## Cose da fare
• A. Nel testo sull'antispecismo, chi scrive dice di lasciare la parola agli esperti e ai filosofi. Spiega in una o due frasi perché lo fa.
• B. Secondo il testo sull'antispecismo, a che cosa si pensa di più anziché bloccare i camion davanti a un mattatoio?
• C. Per favore, riporta dal testo sull'antispecismo il passo che inizia con le parole "Su quello antispecista" e si chiude dopo "concreto di un’iniziativa.".

## Articolo
---+---

Su quello antispecista non saprei che risponderti…mi sembra che si stia cercando di affossarlo al grido di “agli animali non interessa nulla della politica” non considerando affatto che da quando ti alzi la mattina dal letto, qualsiasi scelta che fai durante il giorno, è una scelta politica.
Ci sono tantissime persone valide ma anche tanta confusione e litigi.
Si pensa di più a firmare petizioni on line piuttosto che bloccare i camion davanti ad un mattatoio, si pensa di più alle condivisioni delle foto (segnaletiche?) alle manifestazioni su Facebook piuttosto che al risultato reale e concreto di un’iniziativa.
Insomma penso che tanti parlino di antispecismo senza capire davvero la sua essenza, ma devo ancora capirla anch’io quindi lascio la parola agli esperti ed ai filosofi.
(In linea di massima comunque anche qui la penso come Simo, ho fatto l’errore di leggere la sua intervista prima di scrivere la mia e, ritrovandomi moltissimo in quello che dice lui non vorrei essere ripetitiva).


G.B.: credi che si potrà mai compattare il movimento animalista, in considerazione del fatto acclarato che è diviso in tanti piccoli gruppi?

---+---

## Voci mostrate
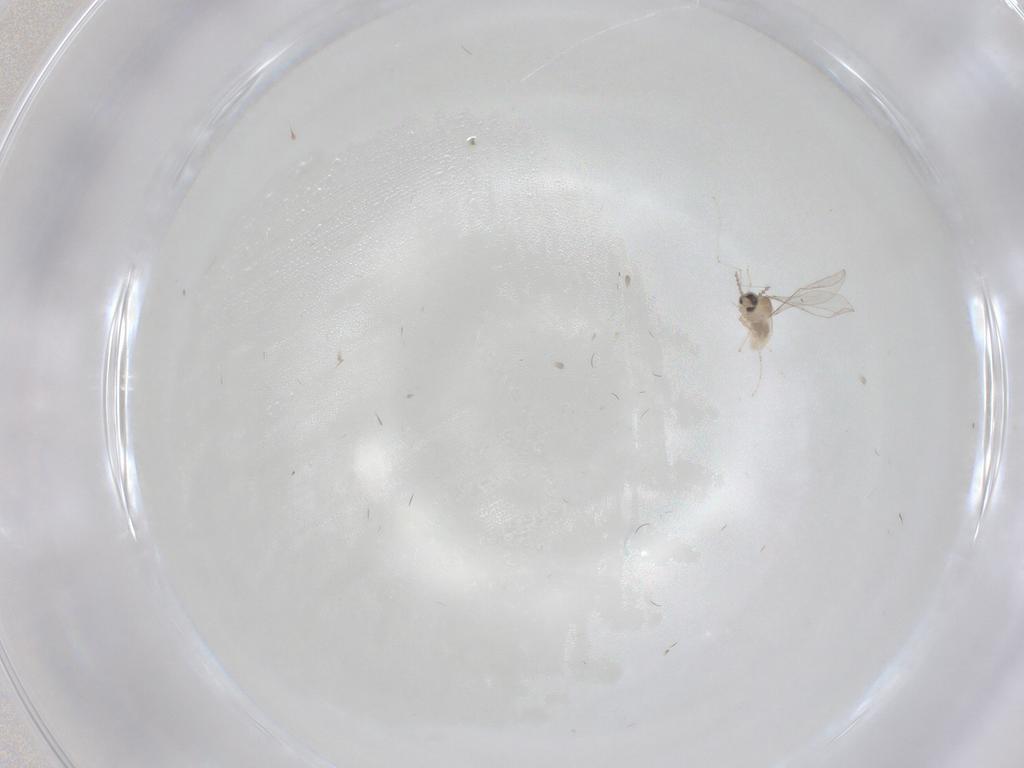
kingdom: Animalia
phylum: Arthropoda
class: Insecta
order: Diptera
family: Cecidomyiidae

---+---

## Le risposte
• A. Chi scrive ritiene che tanti parlino di antispecismo senza capirne davvero l'essenza, ma ammette di doverla ancora capire anche lui o lei. Per questo lascia la parola agli esperti e ai filosofi.

• B. Si pensa di più a firmare petizioni online.

• C.
Su quello antispecista non saprei che risponderti…mi sembra che si stia cercando di affossarlo al grido di “agli animali non interessa nulla della politica” non considerando affatto che da quando ti alzi la mattina dal letto, qualsiasi scelta che fai durante il giorno, è una scelta politica.
Ci sono tantissime persone valide ma anche tanta confusione e litigi.
Si pensa di più a firmare petizioni on line piuttosto che bloccare i camion davanti ad un mattatoio, si pensa di più alle condivisioni delle foto (segnaletiche?) alle manifestazioni su Facebook piuttosto che al risultato reale e concreto di un’iniziativa.